Key insight: Profiles (workstation/desktop) no longer imply cluster membership. Hosts explicitly declare roles via imports.

Key Patterns

NFS Server/Standby:

  • Primary (zippy): imports nfs-services-server.nix, sets standbys = ["c1"]
  • Standby (c1): imports nfs-services-standby.nix, sets replicationKeys = [...]
  • Replication: btrfs send/receive every 5min, incremental with fallback to full

Backups:

  • Kopia client on all nodes → Kopia server on fractal
  • Backs up /persist hourly via btrfs snapshot
  • Excludes: services@* and services-standby/services@* (replication snapshots)

Secrets:

  • SOPS for secrets, files in secrets/
  • Keys managed per-host

Migration Status

Phase 3 & 4: COMPLETE! GlusterFS removed, all services on NFS Next: Convert fractal to NixOS (deferred)

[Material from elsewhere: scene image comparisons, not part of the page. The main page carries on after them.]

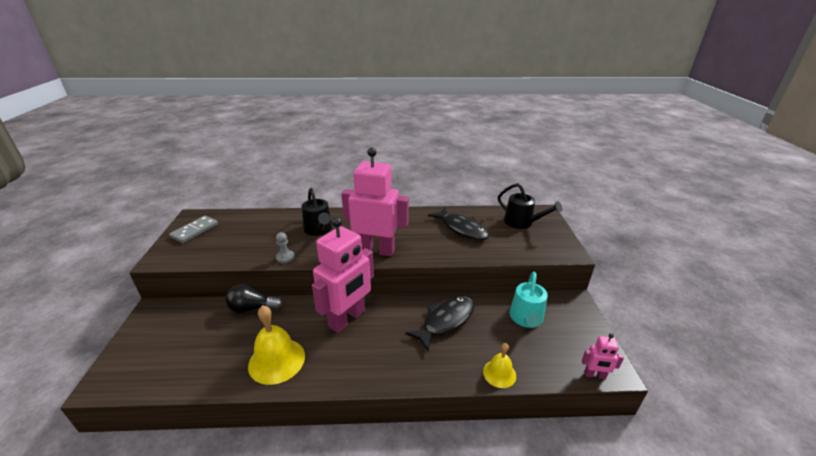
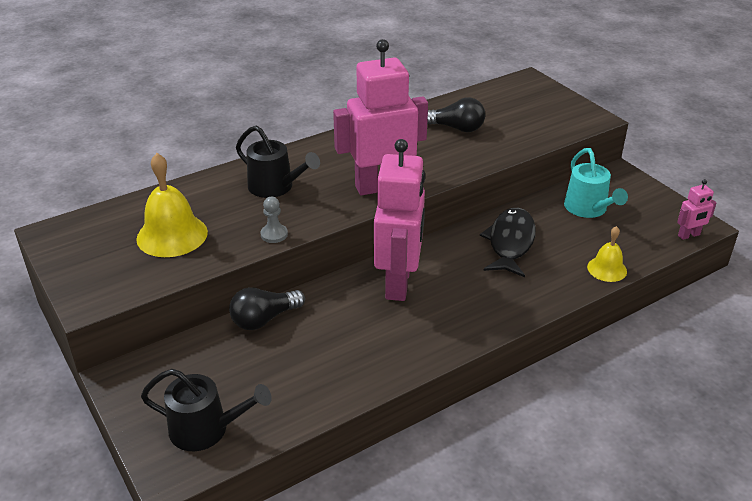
camera: 30 degrees left, 5 degrees up
grey domino [169,216,218,243] -> none
yellow bell [248,305,305,385] -> yellow bell moved to [136,153,208,257]
black fish [428,207,489,240] -> black light bulb [427,97,485,132]
black watering can [498,183,562,229] -> black watering can moved to [141,369,272,451]

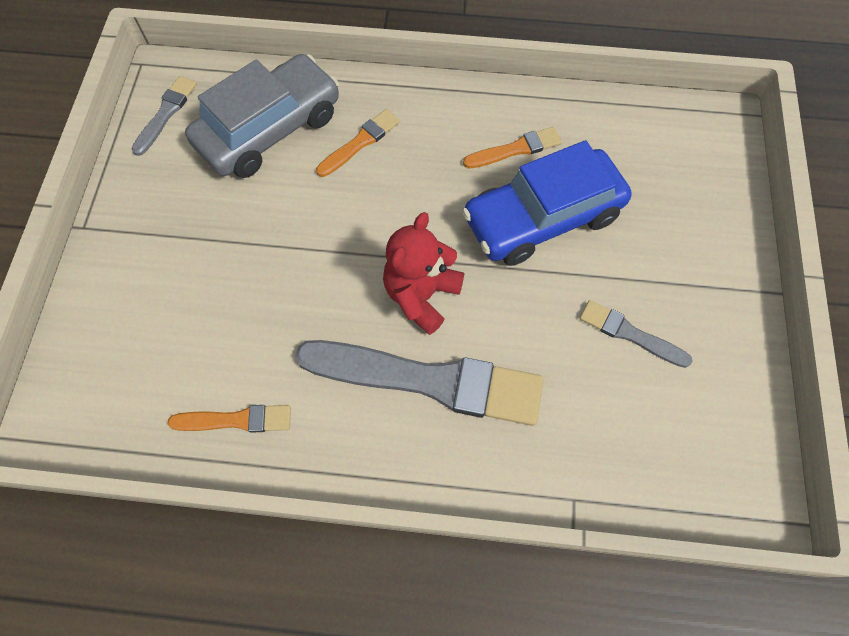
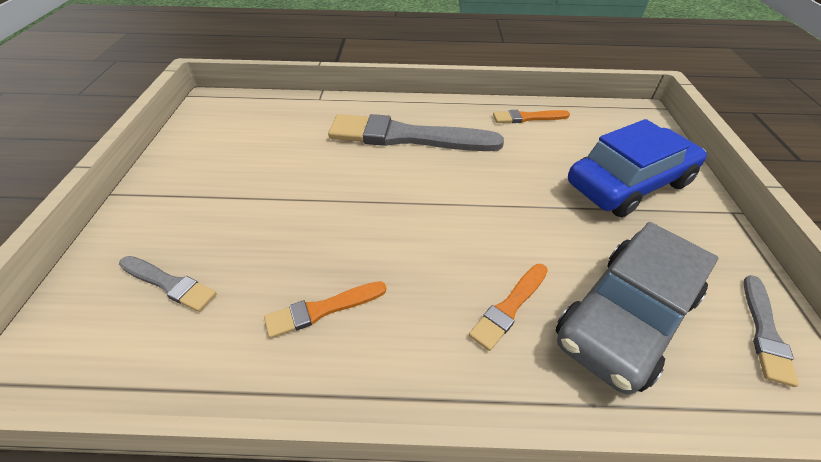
camera: 175 degrees right, 20 degrees down
red teddy bear [383,212,464,335] -> none
blue car [462,140,632,266] -> blue car moved to [568,119,707,218]
grey brush [580,300,693,368] -> grey brush moved to [119,256,217,312]

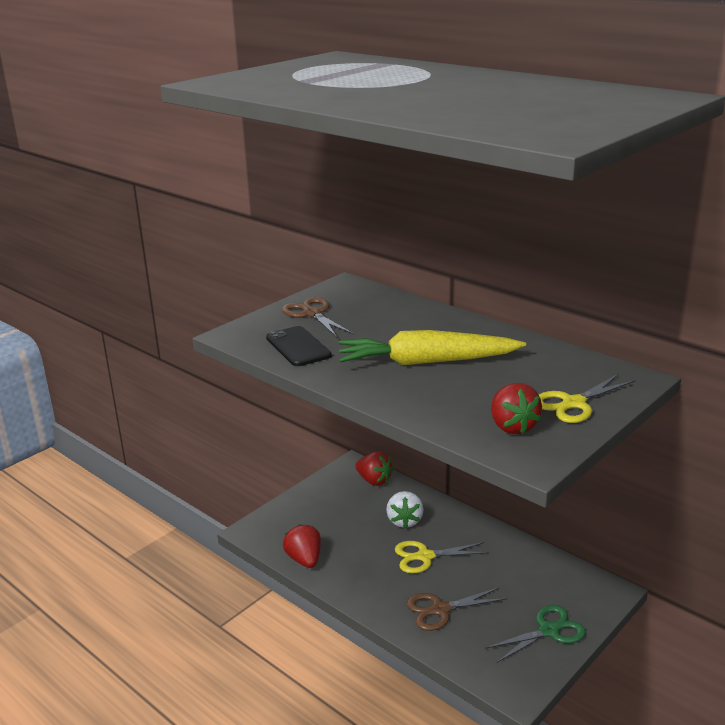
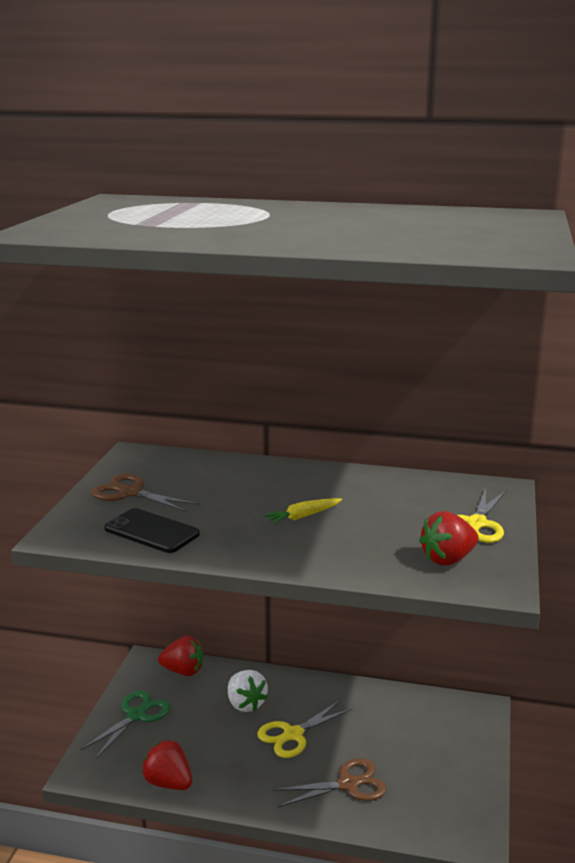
camera: 30 degrees left, 5 degrees down
yellow carrot [339,330,526,365] -> yellow carrot [263,498,342,525], size x0.43
brown scissors [406,587,508,631] -> brown scissors turned 150 degrees counterclockwise [273,758,386,807]
green scissors [485,605,586,663] -> green scissors moved to [80,691,170,759]
red strawberry [491,383,542,434] -> red strawberry turned 105 degrees clockwise [419,511,479,565]

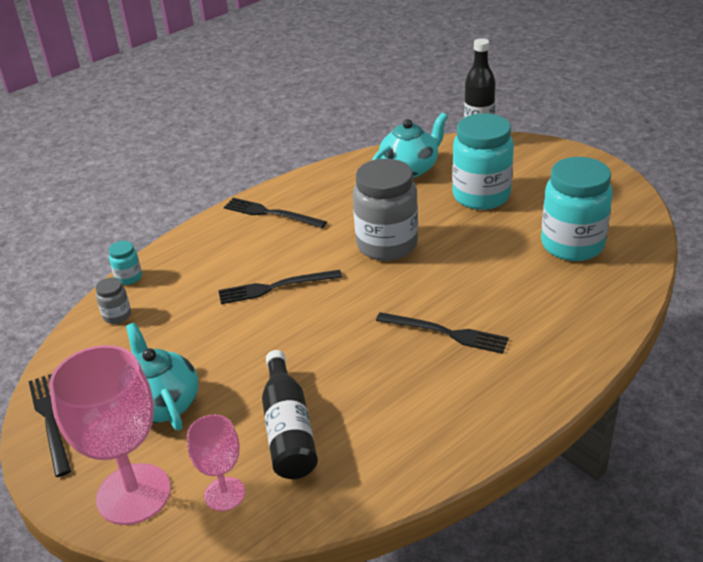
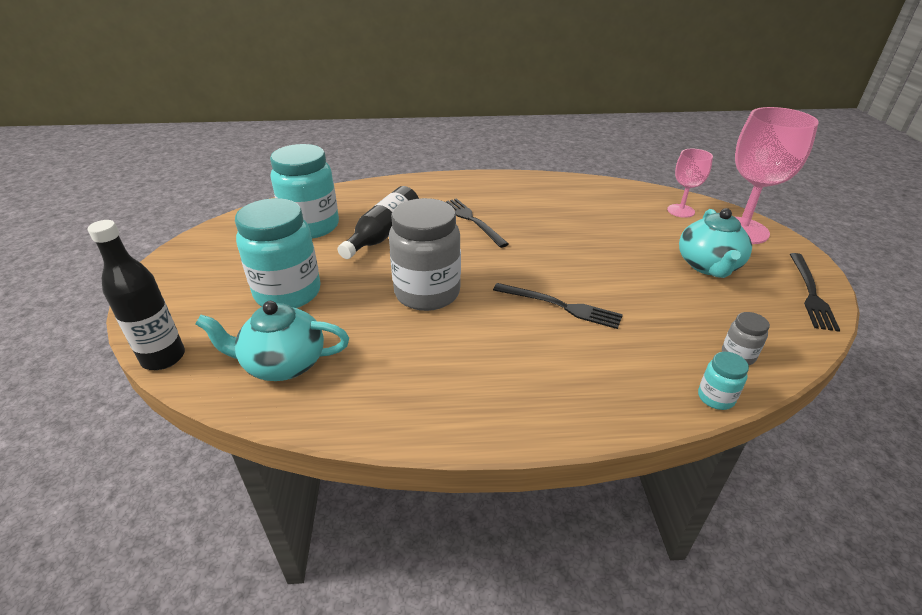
camera: 145 degrees left, 0 degrees up
black fork [224,198,327,228] -> none
black bottle [262,350,318,479] -> black bottle moved to [338,186,419,259]

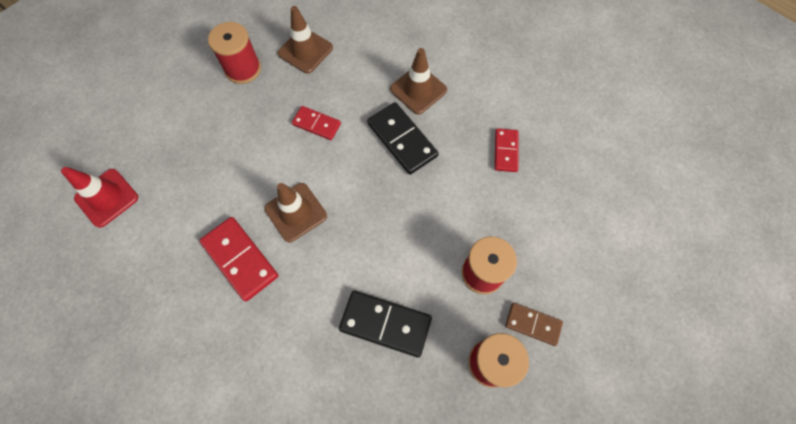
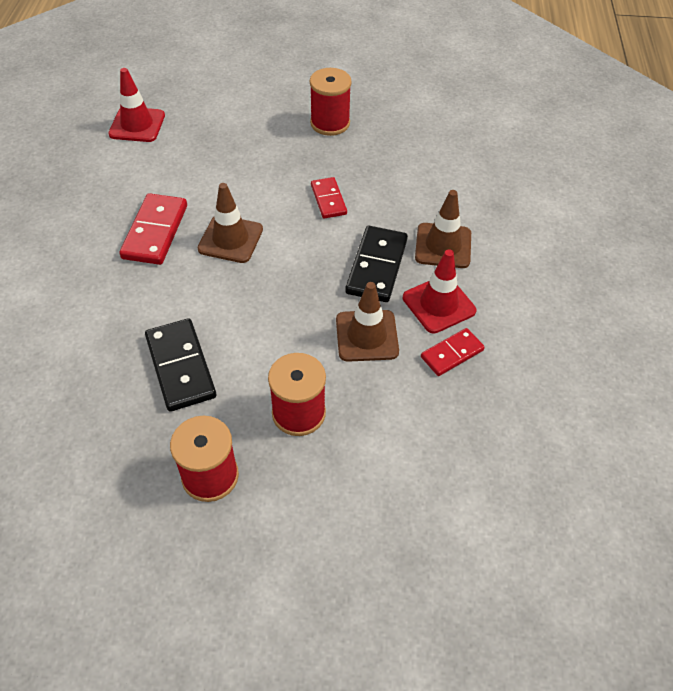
camera: 50 degrees right, 15 degrees down
brown traffic cone [278,6,333,74] -> brown traffic cone moved to [336,282,399,362]
brown domino [505,303,563,346] -> none
none -> red traffic cone [403,249,476,334]

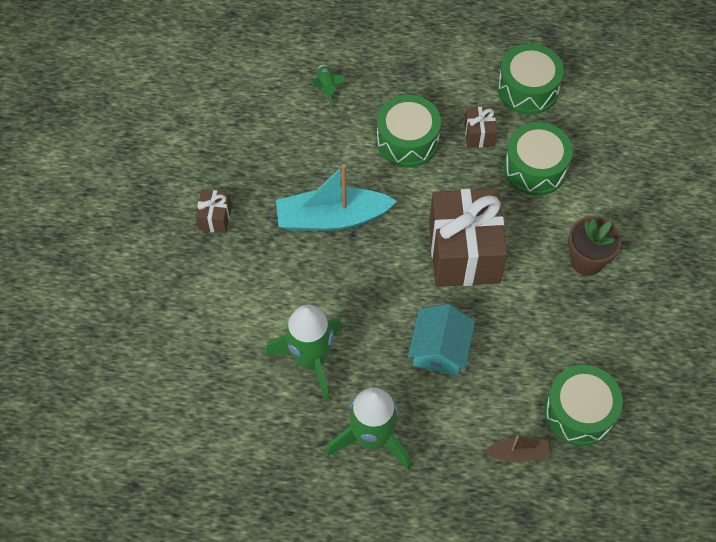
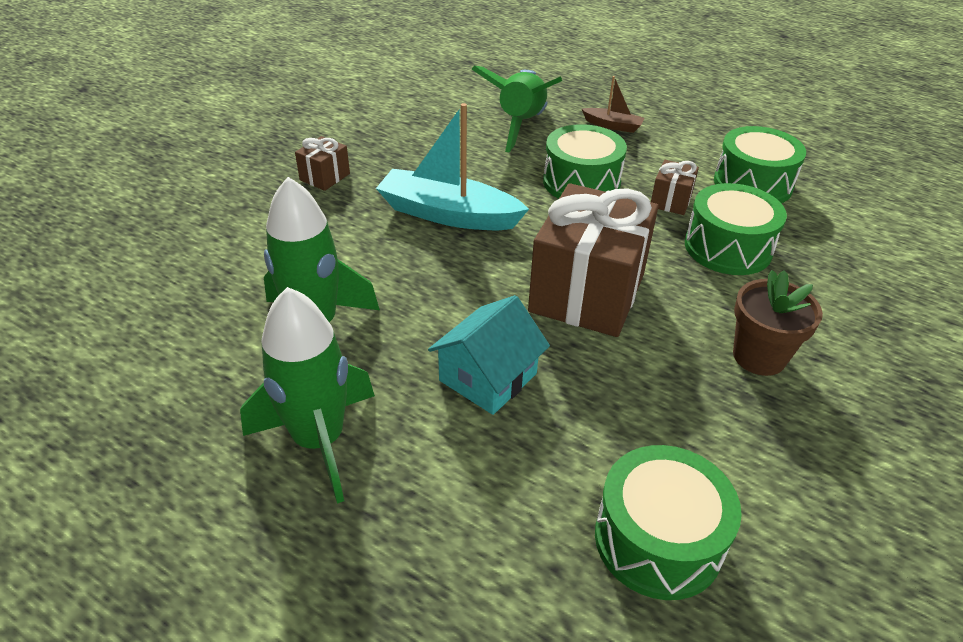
camera: 25 degrees right, 20 degrees down
green rocket [312,65,347,109] -> green rocket [471,66,562,153], size x2.14
brown boat [484,435,550,462] -> brown boat moved to [582,76,645,133]

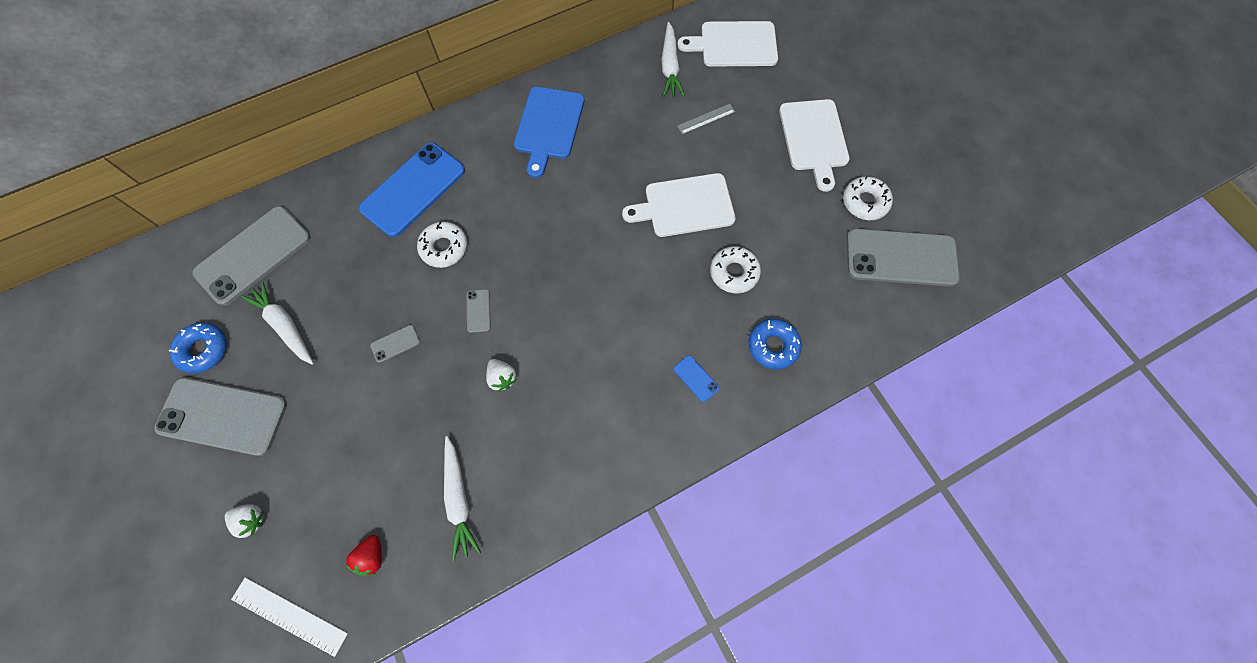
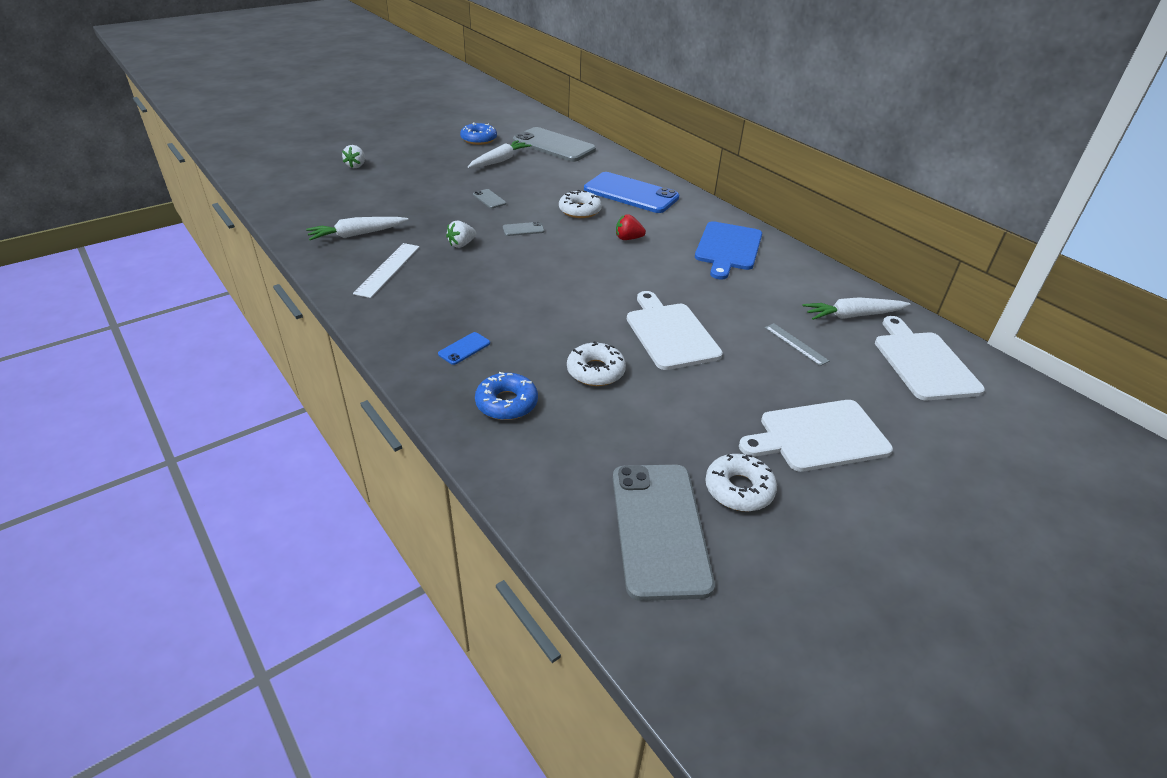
camera: 80 degrees right, 30 degrees down
grey phone [154,377,287,456] -> none
white ruler [231,577,348,657] -> white ruler moved to [353,243,420,298]
red strawberry [345,535,382,576] -> red strawberry moved to [616,214,646,240]
blue cutting board [514,87,584,178] -> blue cutting board turned 75 degrees counterclockwise [695,221,762,280]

See docs/MIGRATION_TODO.md for detailed checklist.

Common Tasks

Deploy a host: deploy -s '.#hostname' Deploy all: deploy Check replication: ssh zippy journalctl -u replicate-services-to-c1.service -f NFS failover: See docs/NFS_FAILOVER.md Nomad jobs: services/*.hcl - service data stored at /data/services/<service-name>

Troubleshooting Hints

  • Replication errors with "empty stream": SSH key restricted to btrfs receive, can't run other commands
  • NFS split-brain protection: nfs-server checks Consul before starting
  • Btrfs snapshots: nested snapshots appear as empty dirs in parent snapshots
  • Kopia: uses temporary snapshot for consistency, doesn't back up nested subvolumes

Important Files

  • common/global/backup.nix - Kopia backup configuration
  • hosts/zippy/default.nix - NFS server config, replication targets
  • hosts/c1/default.nix - NFS standby config, authorized replication keys
  • flake.nix - Host definitions, nixpkgs inputs

Auto-generated reference for Claude Code. Keep concise. Update when architecture changes.